Extracted page text data
------------------------------------------------

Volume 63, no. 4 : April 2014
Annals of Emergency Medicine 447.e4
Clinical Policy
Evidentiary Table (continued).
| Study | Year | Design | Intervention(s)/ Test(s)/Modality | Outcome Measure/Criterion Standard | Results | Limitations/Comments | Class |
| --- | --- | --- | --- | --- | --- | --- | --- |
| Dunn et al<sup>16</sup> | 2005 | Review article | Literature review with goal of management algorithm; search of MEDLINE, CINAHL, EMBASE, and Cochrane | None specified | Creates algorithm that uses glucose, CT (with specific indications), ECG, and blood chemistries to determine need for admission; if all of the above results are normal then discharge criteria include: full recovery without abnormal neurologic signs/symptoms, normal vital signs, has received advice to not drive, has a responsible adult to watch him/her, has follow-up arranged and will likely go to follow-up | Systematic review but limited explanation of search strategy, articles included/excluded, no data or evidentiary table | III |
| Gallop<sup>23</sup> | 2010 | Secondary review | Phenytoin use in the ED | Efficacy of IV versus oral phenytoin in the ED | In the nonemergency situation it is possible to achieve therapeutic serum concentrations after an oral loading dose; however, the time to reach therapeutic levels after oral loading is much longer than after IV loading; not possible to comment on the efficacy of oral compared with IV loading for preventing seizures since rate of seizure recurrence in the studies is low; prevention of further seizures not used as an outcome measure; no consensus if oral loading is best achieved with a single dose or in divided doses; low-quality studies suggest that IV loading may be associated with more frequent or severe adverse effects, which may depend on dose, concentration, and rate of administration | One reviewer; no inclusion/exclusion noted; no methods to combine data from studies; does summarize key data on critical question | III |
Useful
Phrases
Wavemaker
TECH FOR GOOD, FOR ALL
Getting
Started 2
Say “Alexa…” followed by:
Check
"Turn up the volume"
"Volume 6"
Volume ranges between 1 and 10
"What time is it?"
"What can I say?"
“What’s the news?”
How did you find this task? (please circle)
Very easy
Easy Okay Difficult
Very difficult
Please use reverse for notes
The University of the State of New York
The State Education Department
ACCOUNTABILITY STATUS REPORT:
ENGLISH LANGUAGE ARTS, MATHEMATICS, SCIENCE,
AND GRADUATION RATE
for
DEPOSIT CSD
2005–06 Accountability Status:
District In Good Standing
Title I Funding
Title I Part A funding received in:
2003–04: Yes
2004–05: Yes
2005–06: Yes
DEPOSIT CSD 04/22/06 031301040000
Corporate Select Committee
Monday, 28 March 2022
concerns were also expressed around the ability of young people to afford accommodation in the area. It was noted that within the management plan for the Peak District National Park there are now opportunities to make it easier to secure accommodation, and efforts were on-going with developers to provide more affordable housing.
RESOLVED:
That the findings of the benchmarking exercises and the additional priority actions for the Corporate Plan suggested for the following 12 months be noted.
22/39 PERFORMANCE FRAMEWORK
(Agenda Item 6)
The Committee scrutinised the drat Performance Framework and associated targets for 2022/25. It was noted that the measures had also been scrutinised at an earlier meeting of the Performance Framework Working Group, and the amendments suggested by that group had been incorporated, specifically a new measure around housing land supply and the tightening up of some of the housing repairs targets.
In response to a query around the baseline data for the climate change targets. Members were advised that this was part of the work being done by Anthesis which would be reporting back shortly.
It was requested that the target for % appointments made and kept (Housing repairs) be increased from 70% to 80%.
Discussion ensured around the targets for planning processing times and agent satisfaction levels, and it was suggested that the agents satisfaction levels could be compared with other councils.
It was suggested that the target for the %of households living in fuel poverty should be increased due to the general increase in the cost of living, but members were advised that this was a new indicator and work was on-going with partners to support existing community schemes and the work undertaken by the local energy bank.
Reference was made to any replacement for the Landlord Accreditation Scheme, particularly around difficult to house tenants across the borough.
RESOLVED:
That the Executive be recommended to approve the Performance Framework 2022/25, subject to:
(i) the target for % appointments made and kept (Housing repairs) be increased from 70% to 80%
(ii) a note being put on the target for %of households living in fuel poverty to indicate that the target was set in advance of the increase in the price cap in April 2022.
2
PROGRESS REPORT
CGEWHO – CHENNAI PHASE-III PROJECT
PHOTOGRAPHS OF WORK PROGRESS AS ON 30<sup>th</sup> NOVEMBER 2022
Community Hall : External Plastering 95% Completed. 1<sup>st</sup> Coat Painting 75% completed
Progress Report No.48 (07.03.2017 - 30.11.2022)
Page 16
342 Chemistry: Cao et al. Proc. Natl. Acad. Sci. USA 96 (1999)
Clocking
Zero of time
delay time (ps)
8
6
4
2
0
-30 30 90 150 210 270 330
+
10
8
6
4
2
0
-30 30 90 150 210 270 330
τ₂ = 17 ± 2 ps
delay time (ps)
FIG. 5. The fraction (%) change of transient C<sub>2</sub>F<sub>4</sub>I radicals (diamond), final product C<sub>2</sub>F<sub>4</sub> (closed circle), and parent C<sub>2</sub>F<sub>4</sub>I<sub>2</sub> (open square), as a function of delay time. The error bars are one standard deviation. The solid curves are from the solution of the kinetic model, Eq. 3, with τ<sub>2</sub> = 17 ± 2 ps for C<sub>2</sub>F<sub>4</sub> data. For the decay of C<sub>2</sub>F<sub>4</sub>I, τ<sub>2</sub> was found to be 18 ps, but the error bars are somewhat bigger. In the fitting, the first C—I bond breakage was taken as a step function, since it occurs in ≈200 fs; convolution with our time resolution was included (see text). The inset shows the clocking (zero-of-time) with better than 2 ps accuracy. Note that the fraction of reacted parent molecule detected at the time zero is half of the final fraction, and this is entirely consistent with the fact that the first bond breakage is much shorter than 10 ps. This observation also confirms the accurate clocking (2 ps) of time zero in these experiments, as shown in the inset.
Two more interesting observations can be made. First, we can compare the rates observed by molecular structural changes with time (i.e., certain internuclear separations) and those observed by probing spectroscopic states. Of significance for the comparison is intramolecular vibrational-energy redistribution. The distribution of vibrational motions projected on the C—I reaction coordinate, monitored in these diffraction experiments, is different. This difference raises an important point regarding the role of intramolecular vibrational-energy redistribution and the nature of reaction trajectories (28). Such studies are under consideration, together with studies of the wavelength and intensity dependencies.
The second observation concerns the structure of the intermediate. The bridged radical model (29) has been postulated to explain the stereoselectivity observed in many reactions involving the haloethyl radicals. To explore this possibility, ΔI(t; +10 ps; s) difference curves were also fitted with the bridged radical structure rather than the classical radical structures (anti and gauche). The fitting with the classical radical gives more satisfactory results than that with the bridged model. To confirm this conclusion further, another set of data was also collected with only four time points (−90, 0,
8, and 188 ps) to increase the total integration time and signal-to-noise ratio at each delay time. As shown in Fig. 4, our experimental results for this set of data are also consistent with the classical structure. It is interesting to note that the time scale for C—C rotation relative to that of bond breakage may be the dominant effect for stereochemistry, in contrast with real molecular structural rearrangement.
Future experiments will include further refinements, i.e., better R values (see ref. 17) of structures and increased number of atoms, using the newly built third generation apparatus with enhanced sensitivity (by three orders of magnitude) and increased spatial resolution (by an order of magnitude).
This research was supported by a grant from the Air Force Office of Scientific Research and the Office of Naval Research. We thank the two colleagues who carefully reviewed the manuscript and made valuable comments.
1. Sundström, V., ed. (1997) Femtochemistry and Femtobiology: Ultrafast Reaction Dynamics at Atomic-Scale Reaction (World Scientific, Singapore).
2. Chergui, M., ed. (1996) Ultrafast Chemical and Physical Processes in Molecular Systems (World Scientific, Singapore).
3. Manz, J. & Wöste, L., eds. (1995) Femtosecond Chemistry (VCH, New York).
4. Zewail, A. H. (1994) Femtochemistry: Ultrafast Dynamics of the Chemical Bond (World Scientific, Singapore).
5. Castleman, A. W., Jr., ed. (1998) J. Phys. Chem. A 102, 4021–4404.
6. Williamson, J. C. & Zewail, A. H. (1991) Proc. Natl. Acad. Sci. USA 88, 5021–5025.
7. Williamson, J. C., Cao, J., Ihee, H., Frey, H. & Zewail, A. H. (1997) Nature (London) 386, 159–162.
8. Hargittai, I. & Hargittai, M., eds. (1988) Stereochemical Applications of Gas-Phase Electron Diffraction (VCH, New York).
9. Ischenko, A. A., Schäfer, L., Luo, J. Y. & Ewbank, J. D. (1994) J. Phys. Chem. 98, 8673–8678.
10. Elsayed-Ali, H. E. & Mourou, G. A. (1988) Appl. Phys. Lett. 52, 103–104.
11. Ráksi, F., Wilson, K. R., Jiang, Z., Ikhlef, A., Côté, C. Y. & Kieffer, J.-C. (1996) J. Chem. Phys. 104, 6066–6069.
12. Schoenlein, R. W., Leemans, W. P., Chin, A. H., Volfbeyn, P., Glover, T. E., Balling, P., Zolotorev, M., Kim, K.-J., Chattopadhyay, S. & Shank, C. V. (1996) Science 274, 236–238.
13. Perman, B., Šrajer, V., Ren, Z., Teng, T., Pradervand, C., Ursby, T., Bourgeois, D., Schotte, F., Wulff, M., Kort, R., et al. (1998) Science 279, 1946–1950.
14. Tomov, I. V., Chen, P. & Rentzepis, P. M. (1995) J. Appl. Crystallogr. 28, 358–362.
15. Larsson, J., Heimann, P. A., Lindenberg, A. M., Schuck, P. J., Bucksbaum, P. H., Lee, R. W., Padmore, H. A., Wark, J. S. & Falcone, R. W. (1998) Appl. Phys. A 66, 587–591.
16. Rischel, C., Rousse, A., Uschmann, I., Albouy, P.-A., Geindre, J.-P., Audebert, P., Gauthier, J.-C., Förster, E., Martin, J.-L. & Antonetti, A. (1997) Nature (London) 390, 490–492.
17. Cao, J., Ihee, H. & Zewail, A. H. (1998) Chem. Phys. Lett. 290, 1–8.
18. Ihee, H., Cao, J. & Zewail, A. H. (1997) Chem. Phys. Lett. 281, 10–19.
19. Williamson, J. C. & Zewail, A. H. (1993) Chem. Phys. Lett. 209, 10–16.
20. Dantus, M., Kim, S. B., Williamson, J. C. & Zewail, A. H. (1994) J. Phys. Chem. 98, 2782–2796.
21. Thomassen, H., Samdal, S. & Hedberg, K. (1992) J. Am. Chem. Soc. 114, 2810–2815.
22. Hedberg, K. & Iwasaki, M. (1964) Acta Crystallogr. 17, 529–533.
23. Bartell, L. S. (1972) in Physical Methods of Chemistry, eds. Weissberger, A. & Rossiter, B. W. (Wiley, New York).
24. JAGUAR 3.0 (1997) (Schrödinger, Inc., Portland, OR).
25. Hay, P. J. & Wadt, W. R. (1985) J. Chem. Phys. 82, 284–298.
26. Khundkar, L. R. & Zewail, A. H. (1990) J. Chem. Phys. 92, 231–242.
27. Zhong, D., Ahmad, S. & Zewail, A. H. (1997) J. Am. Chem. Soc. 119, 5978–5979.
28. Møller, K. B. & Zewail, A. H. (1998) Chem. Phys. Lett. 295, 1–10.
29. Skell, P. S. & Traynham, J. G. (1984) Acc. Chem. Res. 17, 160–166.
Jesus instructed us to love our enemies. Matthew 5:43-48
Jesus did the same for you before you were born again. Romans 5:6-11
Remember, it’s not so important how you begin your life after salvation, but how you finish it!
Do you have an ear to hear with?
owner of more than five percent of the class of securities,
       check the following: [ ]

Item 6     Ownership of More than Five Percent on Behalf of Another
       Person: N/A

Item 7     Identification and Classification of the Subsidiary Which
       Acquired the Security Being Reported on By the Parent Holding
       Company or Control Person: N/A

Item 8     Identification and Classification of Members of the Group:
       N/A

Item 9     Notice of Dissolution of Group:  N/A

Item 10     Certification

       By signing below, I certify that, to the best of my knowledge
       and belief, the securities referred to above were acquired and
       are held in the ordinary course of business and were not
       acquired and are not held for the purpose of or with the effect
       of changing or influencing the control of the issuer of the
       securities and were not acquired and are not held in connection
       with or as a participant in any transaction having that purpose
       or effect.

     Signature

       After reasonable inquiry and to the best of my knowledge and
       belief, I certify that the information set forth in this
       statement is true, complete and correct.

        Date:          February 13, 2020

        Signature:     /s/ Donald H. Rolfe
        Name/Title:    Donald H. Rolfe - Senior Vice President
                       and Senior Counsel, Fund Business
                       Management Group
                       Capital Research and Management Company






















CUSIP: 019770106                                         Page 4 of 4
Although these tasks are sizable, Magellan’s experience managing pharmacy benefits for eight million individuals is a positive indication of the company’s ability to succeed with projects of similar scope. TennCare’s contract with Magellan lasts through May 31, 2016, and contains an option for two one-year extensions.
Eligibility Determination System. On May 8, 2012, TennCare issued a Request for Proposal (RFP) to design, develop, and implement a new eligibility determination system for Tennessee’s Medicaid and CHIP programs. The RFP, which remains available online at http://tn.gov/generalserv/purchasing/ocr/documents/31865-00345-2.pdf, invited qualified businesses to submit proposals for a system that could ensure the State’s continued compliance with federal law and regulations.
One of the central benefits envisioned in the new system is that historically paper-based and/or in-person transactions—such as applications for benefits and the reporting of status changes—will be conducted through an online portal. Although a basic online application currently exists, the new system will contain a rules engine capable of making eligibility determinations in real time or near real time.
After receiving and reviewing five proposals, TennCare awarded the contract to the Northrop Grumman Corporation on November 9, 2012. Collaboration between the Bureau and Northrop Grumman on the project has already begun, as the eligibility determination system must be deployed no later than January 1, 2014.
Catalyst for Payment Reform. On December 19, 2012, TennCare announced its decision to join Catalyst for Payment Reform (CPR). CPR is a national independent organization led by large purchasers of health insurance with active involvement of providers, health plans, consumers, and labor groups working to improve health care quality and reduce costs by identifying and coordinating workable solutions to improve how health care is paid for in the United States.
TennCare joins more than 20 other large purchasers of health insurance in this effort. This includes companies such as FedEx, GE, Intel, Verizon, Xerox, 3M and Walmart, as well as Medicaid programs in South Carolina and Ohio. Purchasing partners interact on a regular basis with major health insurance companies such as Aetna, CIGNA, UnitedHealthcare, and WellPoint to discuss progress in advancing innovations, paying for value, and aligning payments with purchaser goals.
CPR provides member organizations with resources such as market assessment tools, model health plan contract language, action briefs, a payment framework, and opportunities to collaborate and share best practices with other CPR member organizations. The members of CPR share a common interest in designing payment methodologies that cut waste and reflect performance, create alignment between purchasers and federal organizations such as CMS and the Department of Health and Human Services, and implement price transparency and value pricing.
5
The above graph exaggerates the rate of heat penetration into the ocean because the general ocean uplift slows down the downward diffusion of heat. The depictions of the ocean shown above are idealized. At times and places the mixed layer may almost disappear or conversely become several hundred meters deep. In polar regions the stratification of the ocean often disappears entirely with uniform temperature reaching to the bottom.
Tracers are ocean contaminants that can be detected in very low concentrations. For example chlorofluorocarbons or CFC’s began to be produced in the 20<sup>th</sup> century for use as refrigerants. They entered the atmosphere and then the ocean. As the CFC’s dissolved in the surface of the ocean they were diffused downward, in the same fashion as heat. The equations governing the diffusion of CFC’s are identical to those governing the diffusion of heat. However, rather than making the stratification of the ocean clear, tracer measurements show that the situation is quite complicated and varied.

------------------------------------------------

_Task requirements_: From the entries above, select each line containing the string "Singapore".

_Reply_:
1. Sundström, V., ed. (1997) Femtochemistry and Femtobiology: Ultrafast Reaction Dynamics at Atomic-Scale Reaction (World Scientific, Singapore).
2. Chergui, M., ed. (1996) Ultrafast Chemical and Physical Processes in Molecular Systems (World Scientific, Singapore).
4. Zewail, A. H. (1994) Femtochemistry: Ultrafast Dynamics of the Chemical Bond (World Scientific, Singapore).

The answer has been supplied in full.